Now a major motion picture...

Mar 17, 2011 02:27

За эти годы я столько всего не написала.
Как однажды мы гуляли по улицам и зашли в здание на Венцека, и там я впервые увидела Л., а ты сказал ему, что я твоя двоюродная сестра из Москвы и учусь в МГИМО. Пришлось подыграть, что я не знаю магазин Чакона, и я спросила: он вроде Фаланстера? И Л. поверил. Так с полчаса я была твоей двоюродной сестрой.

Или как однажды я спросила, где ты, и привезла тебе "Фрэнни и Зуи" Сэлинджера. И тогда ты окончательно уверился в моей тонкой интуиции и способности оказываться в нужное время в нужном месте, которой я, конечно, не обладаю. Но я до сих пор иногда чувствую, когда ты позвонишь, и из кармана шубы достаю и включаю разряженный телефон.

И я никогда не писала, как, давно, когда ты звонил почти каждую ночь, я закрывала телефон подушкой, чтобы не перебудить весь дом, и слушала до пол-третьего истории и шутки про друзей, которые до сих пор кажутся мне знакомцами, хотя большинство я не встречала. А потом рано утром шла к первой паре на Рымаря или на домашнее чтение, невыспавшаяся, но какая-то уматная.

Как перед дискуссией Д.Г., которою мне нужно было переводить, мы шли по жаркой дороге обратно домой за моим старым фотоаппаратом в полной тишине, потому что я была по-настоящему зла и грустна, и не хотела возвращаться из-за приметы или из-за волнения, но дорога никогда еще не была такой жаркой, тихой и длинной. Эти дни, которые были одной из кульминаций того лета, были сплошные нервы и обиженность.

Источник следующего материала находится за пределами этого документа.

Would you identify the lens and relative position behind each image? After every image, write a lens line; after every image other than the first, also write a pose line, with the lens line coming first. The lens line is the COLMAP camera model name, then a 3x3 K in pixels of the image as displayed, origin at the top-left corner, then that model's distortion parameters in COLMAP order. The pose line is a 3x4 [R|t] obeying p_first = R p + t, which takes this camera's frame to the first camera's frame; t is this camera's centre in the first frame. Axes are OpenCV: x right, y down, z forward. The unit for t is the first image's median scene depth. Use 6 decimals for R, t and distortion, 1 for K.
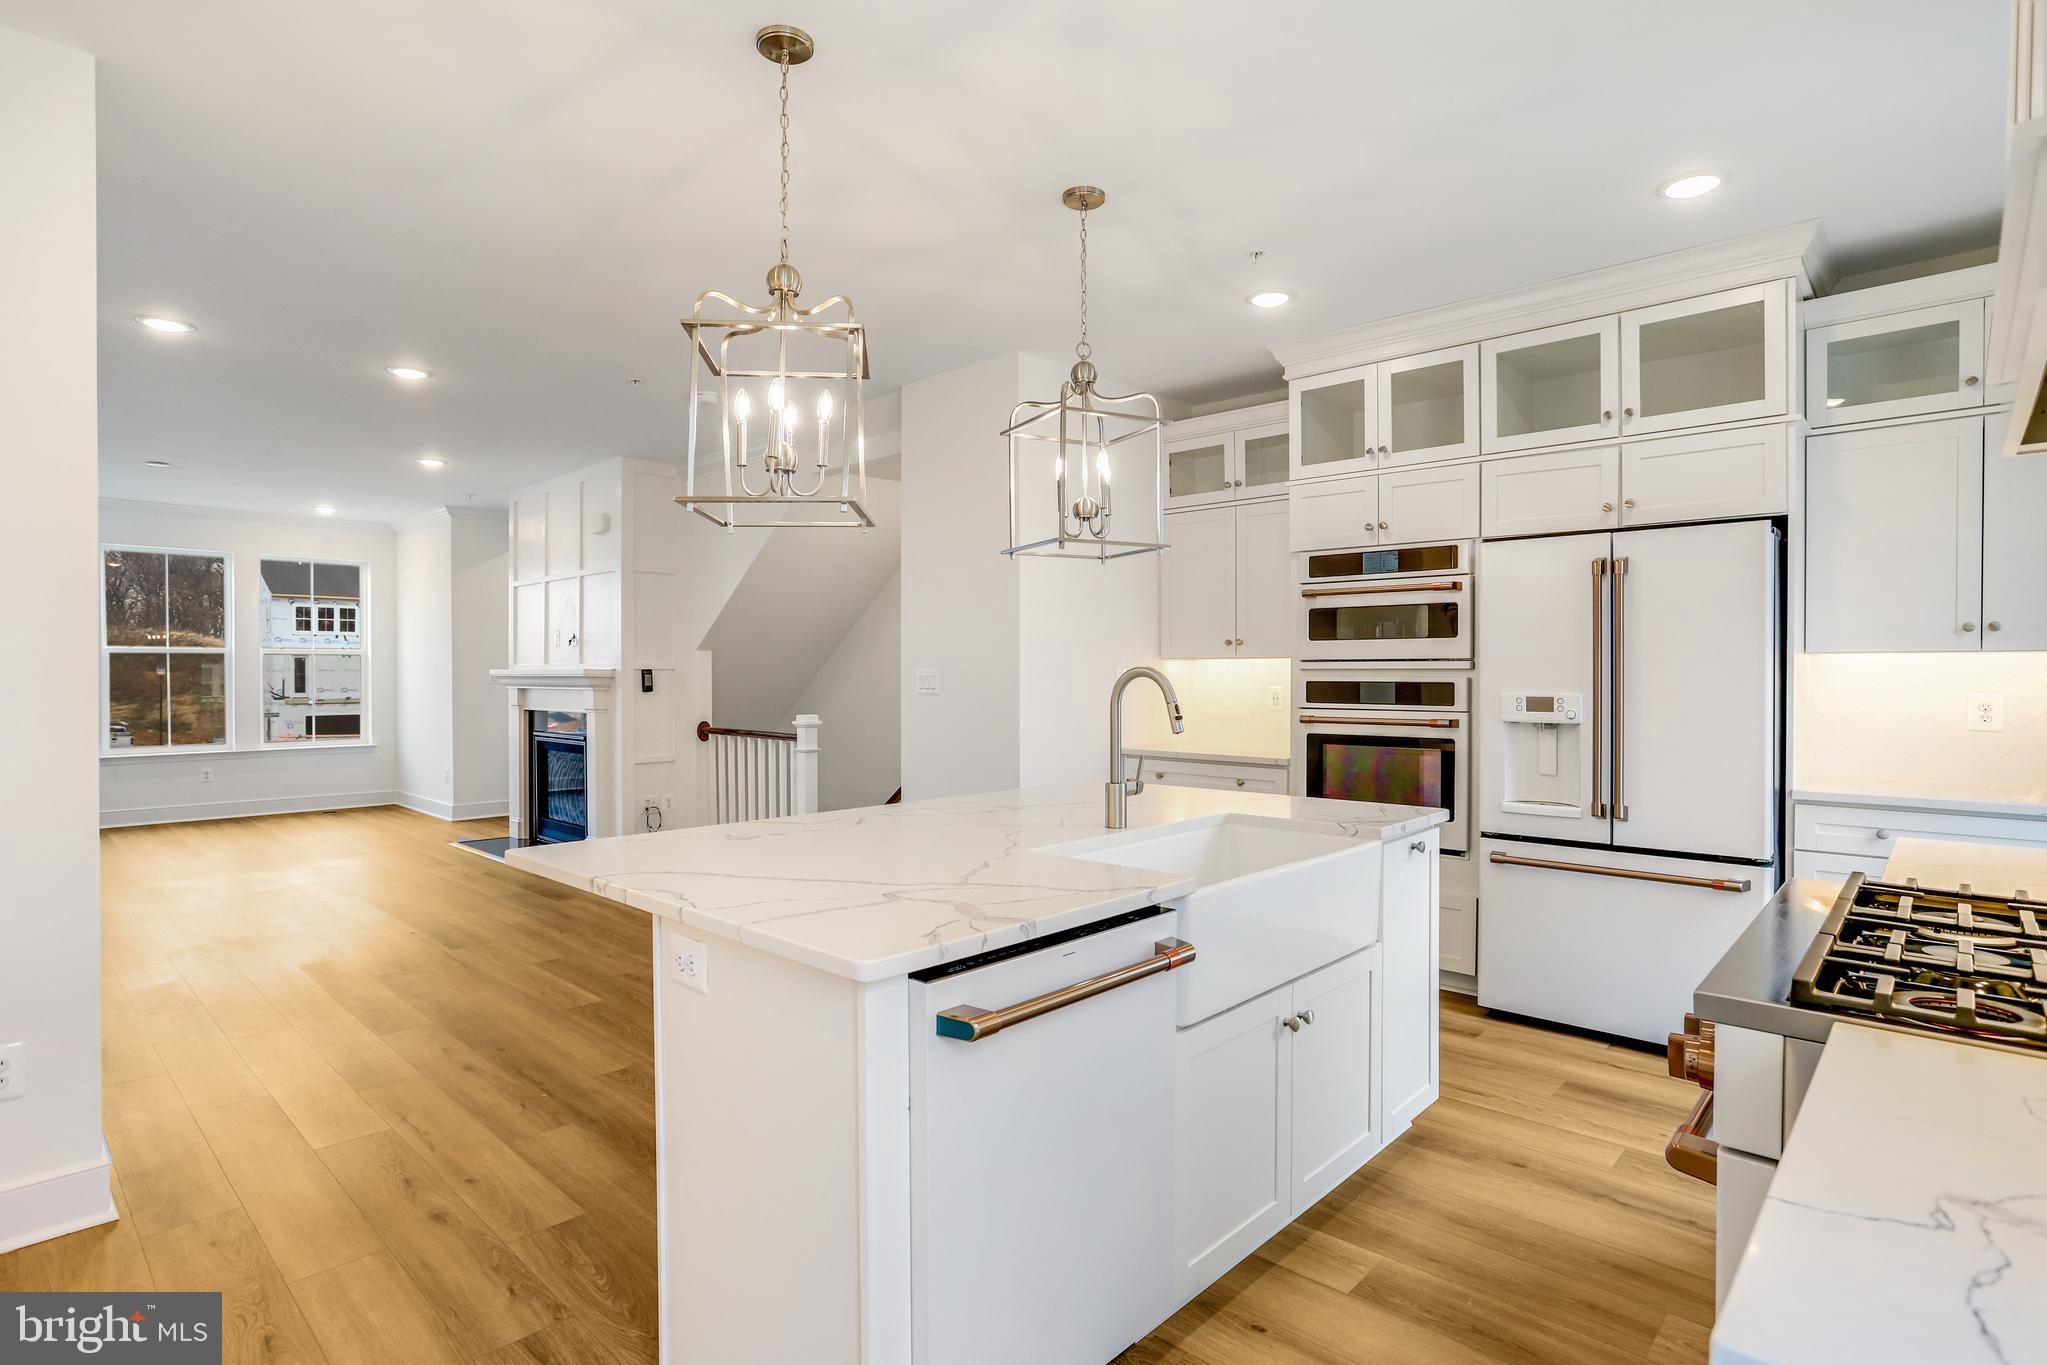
lens RADIAL K [[1026.2, 0, 1023.5], [0, 1026.2, 682.5], [0, 0, 1]] dist [-0.054410, 0.033661]
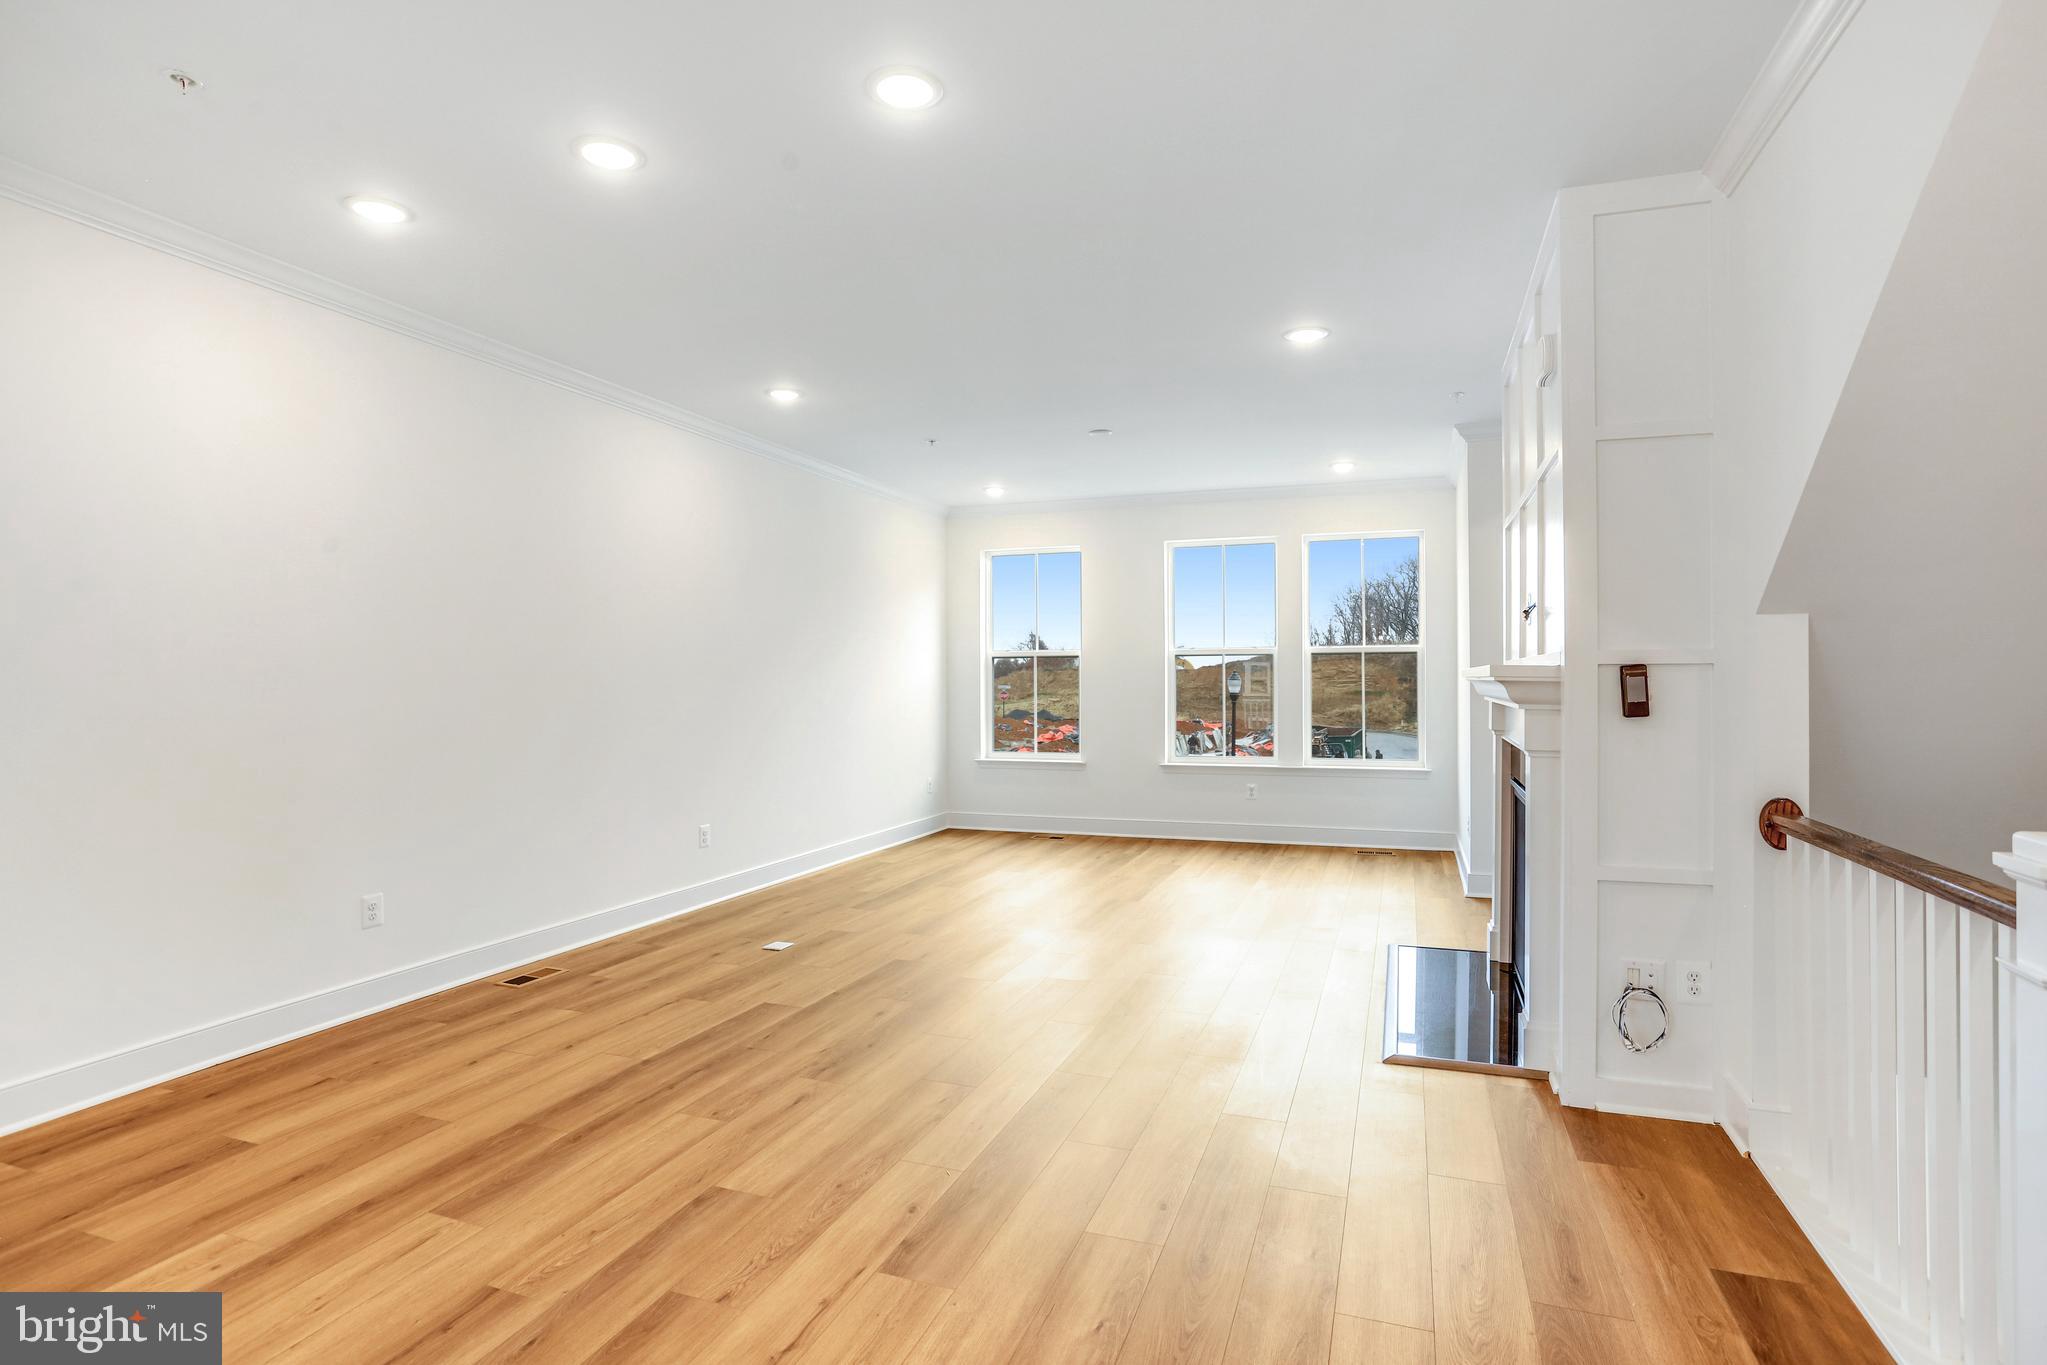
lens RADIAL K [[1026.2, 0, 1023.5], [0, 1026.2, 682.5], [0, 0, 1]] dist [-0.054410, 0.033661]
pose [[0.381964, 0.002998, -0.924173, -0.063747], [-0.005744, 0.999983, 0.000870, -0.003549], [0.924160, 0.004976, 0.381974, 0.516022]]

Некоторые оттого и не писала, что они не были уютны, как хотелось бы. Как однажды, когда я подарила на твой холодный день рождения воздушный змей, когда на холодном солнечном пляже он не хотел лететь, ты дал мне свои перчатки, а он всё не хотел лететь, как "Бумажный солдат". И я так и не видела, как он летал.

Несколько, которые были хороши, не писала, потому что мы забыли про них, да и как-то романно звучат фразы про стук твоего сердца, который отдавался в моих висках, и кажется наивным, как за завтраком ты пытался рассмешить меня, играя, как машинками, подставками для яиц всмятку. Разумеется, этого ты не помнишь. Про это я и сама почти ничего уже не помню.

Про всё это и про тысячи других мелочей я не часто писала. Про экзамены, города, прогулки, про Фуко и Бодрийяра, наконец, - это пожалуйста; про то, как ты однажды оставил меня ночью на улице и ушел, про одно утро, когда за гречкой и шоколадом "Бабаевский" в большом Наташином доме я поняла, что сердца людей не распадаются на куски и с ними ничего сразу не случается - про это нет. Что я только ни делала за это время, но только не говорила откровенно ни с кем про всё эти сопли. И сейчас я, конечно, не говорю, а так, несу всякую литературщину. Но то, что намеренно не сказано, кажется чуть ли не сакральным, даже если это суета. Так что сейчас вместо забойного поста про концерт Roxette, который я хотела написать пару недель, вы видите этот текст. Сейчас как раз самое время для этих обрывков, их, кажется, стало можно выговорить, но они еще не совсем потускнели от неуместности.

Мы с предчувствием считаем, что где-то рядом новые координаты. И в этот раз всё серьезно. Научилась красить глаза и управляться с вылетевшими пробками - это что-то да значит. Другие приметы перемен и про Роксет, ребята, читайте завтра. А этот пост и так уже длинный, почти полнометражный, всё-таки я столько времени его не писала.